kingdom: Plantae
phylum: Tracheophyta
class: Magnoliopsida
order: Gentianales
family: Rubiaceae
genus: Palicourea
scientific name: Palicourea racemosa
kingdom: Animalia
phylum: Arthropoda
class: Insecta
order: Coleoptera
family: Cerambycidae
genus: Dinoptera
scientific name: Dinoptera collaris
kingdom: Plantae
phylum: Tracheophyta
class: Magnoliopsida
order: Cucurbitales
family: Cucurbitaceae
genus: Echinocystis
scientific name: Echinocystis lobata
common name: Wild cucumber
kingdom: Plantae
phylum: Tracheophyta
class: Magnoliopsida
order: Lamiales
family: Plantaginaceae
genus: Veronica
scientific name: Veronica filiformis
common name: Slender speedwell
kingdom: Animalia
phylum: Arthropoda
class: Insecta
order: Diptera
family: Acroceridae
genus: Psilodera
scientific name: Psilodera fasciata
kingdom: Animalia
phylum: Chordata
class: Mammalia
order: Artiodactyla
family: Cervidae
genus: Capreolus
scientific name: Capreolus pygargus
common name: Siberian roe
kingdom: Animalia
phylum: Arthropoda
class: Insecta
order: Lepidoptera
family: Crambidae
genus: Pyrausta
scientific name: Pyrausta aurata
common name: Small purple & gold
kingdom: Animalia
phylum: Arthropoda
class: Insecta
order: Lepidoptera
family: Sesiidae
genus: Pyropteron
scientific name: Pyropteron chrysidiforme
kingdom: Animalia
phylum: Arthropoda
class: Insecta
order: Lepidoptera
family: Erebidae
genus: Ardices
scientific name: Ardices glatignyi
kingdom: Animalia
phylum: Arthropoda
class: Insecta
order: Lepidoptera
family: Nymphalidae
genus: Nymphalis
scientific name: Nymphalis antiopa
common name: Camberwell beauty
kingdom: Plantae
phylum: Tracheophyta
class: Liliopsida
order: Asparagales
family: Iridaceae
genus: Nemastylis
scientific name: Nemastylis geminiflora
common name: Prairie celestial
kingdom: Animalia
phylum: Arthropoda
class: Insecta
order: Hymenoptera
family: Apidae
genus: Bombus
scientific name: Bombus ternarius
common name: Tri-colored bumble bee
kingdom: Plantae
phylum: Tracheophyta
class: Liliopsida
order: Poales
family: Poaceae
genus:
★ ★ ★ ★ ★ ★ ★
▶ _To do_
Copy out the lines of the data above, substituting "species" for every occurrence of "scientific name" and leaving all other text unchanged.

▶ _Response to the task_
kingdom: Plantae
phylum: Tracheophyta
class: Magnoliopsida
order: Gentianales
family: Rubiaceae
genus: Palicourea
species: Palicourea racemosa
kingdom: Animalia
phylum: Arthropoda
class: Insecta
order: Coleoptera
family: Cerambycidae
genus: Dinoptera
species: Dinoptera collaris
kingdom: Plantae
phylum: Tracheophyta
class: Magnoliopsida
order: Cucurbitales
family: Cucurbitaceae
genus: Echinocystis
species: Echinocystis lobata
common name: Wild cucumber
kingdom: Plantae
phylum: Tracheophyta
class: Magnoliopsida
order: Lamiales
family: Plantaginaceae
genus: Veronica
species: Veronica filiformis
common name: Slender speedwell
kingdom: Animalia
phylum: Arthropoda
class: Insecta
order: Diptera
family: Acroceridae
genus: Psilodera
species: Psilodera fasciata
kingdom: Animalia
phylum: Chordata
class: Mammalia
order: Artiodactyla
family: Cervidae
genus: Capreolus
species: Capreolus pygargus
common name: Siberian roe
kingdom: Animalia
phylum: Arthropoda
class: Insecta
order: Lepidoptera
family: Crambidae
genus: Pyrausta
species: Pyrausta aurata
common name: Small purple & gold
kingdom: Animalia
phylum: Arthropoda
class: Insecta
order: Lepidoptera
family: Sesiidae
genus: Pyropteron
species: Pyropteron chrysidiforme
kingdom: Animalia
phylum: Arthropoda
class: Insecta
order: Lepidoptera
family: Erebidae
genus: Ardices
species: Ardices glatignyi
kingdom: Animalia
phylum: Arthropoda
class: Insecta
order: Lepidoptera
family: Nymphalidae
genus: Nymphalis
species: Nymphalis antiopa
common name: Camberwell beauty
kingdom: Plantae
phylum: Tracheophyta
class: Liliopsida
order: Asparagales
family: Iridaceae
genus: Nemastylis
species: Nemastylis geminiflora
common name: Prairie celestial
kingdom: Animalia
phylum: Arthropoda
class: Insecta
order: Hymenoptera
family: Apidae
genus: Bombus
species: Bombus ternarius
common name: Tri-colored bumble bee
kingdom: Plantae
phylum: Tracheophyta
class: Liliopsida
order: Poales
family: Poaceae
genus:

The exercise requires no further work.